Start of PASSAGE GIVEN

Introduction

The Interpretability API provides access to language model inference with layer-level activation caching and intervention capabilities.

Authentication

All requests require an API key passed via the x-api-key header.

POST /completions

Generate text completions with optional layer caching and interventions.

Request Body

Parameter	Type	Default	Description
model	string	tiiuae/Falcon3-7B-Base	HuggingFace model identifier
input	string	The CN Tower is located in	Input text prompt
cache_layers	array[int]	[1, 2, 3]	Layer indices to cache activations from
interventions	object	{}	Layer-wise interventions to apply
max_tokens	integer	1	Maximum new tokens to generate
temperature	float	1.0	Sampling temperature
return_logits	boolean	true	Whether to return logits

Response

Field	Type	Description
output	string	Decoded output text
sampled_tokens	array	Token IDs sampled during generation
layer_activations	object	Cached activations from specified layers
logits	array	Log softmax probabilities (if requested)

Interventions

Intervention Structure

Interventions allow you to modify layer activations during inference. Each intervention specifies an operation and value to apply to a specific layer.

{
  "interventions": {
    "1": {
      "operation": "multiply",
      "value": 2
    },
    "2": {
      "operation": "add",
      "value": [[1]*3072]*6
    }
  }
}

Request

curl -X POST https://api.alignarena.com/completions \
  -H "Content-Type: application/json" \
  -H "x-api-key: ALIGNARENA_API_KEY"
  -d '{
    "model": "tiiuae/Falcon3-7B-Base",
    "input": "The CN Tower is located in",
    "cache_layers": [1, 2, 3],
    "interventions":{
    "1": {
      "operation": "multiply",
      "value": 2
    },
    "2": {
      "operation": "add",
      "value": <vector of d_model * seq_length , e.g [[1]*3072]*6>
    }
  }
    "max_tokens": 1,
    "return_logits": true
  }

End of PASSAGE GIVEN

YOUR GOAL:
Quote the Interpretability API documentation from "Interventions allow you" up to and including "a specific layer.".

Start of GIVEN INFORMATION

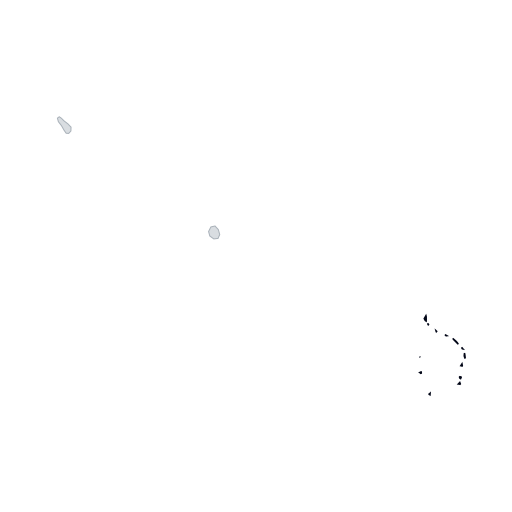 Laamu highlighted on a map of Maldives, rotated 300°
{"feature_id": "MDV-5239", "entity_name": "Laamu", "entity_type": "Atoll", "adm_level": 1, "iso_a3": "MDV", "parent_name": "Maldives", "parent_adm1": "", "projection": "mercator", "projection_center": [73.461, 1.946], "detail": "fine", "context": "in_parent", "style": "filled", "palette": "ink", "viewbox_px": 512, "rotation_deg": 300, "n_neighbors": 0, "source": "natural_earth", "source_scale": "10m", "svg_char_len": 1625}
<svg xmlns="http://www.w3.org/2000/svg" viewBox="0 0 512 512"><g transform="rotate(300 256 256)"><path d="M275.1,31.4L271.7,33.2L268.5,32.5L267.4,30.2L269.0,26.8L271.6,22.4L273.5,17.7L276.1,15.1L278.2,16.0L278.0,18.6L277.0,22.3L276.4,27.0L275.1,31.4ZM256.4,213.9L252.2,214.3L249.7,210.9L250.2,206.0L253.5,202.7L258.6,202.4L261.5,205.5L260.0,210.2L256.4,213.9Z" fill="#d9dde1" stroke="#a8b0b8" stroke-width="1"/><path d="M285.9,433.0L289.3,433.0L289.0,433.3L288.4,433.8L285.9,435.3L284.7,435.9L284.7,435.1L285.0,434.4L285.9,433.0ZM283.0,467.6L282.2,471.7L281.6,473.6L280.7,475.3L282.4,469.1L283.0,467.6ZM276.2,485.1L274.8,486.3L272.5,488.0L272.4,488.0L272.4,487.9L272.2,487.8L272.7,487.2L273.1,486.7L274.1,486.0L276.2,485.1L276.2,485.1ZM253.2,492.2L253.2,492.3L253.4,493.1L253.8,493.9L253.6,494.3L253.3,494.4L252.1,494.5L252.1,493.7L252.5,493.2L253.0,492.8L253.2,492.2ZM246.3,495.2L248.4,495.7L247.4,496.9L247.0,496.8L246.9,496.8L246.7,496.1L246.3,495.2ZM263.4,488.2L265.6,488.3L264.2,489.5L263.7,489.5L263.6,488.8L263.4,488.2ZM237.0,456.1L237.5,456.5L238.1,456.8L238.2,457.1L237.2,457.7L236.7,457.3L236.7,457.0L237.0,456.6L237.0,456.1ZM224.2,475.4L222.7,476.1L222.7,475.1L223.0,474.9L223.4,475.1L223.6,475.2L224.2,475.4ZM283.5,438.3L282.7,440.2L282.7,440.3L282.5,439.6L282.7,439.2L283.1,438.8L283.5,438.3ZM282.4,459.0L282.4,461.1L282.0,460.6L282.0,460.2L282.4,459.0ZM279.8,479.8L279.1,481.4L279.0,481.7L278.8,481.1L279.0,480.6L279.4,480.3L279.8,479.8ZM281.3,449.2L281.1,450.1L280.6,450.0L280.9,449.6L281.3,449.2ZM250.6,448.0L250.6,448.8L250.5,448.5L250.6,448.0Z" fill="#0f172a" stroke="#020617" stroke-width="1.5"/></g></svg>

End of GIVEN INFORMATION

ANSWER BELOW:
Interventions allow you to modify layer activations during inference. Each intervention specifies an operation and value to apply to a specific layer.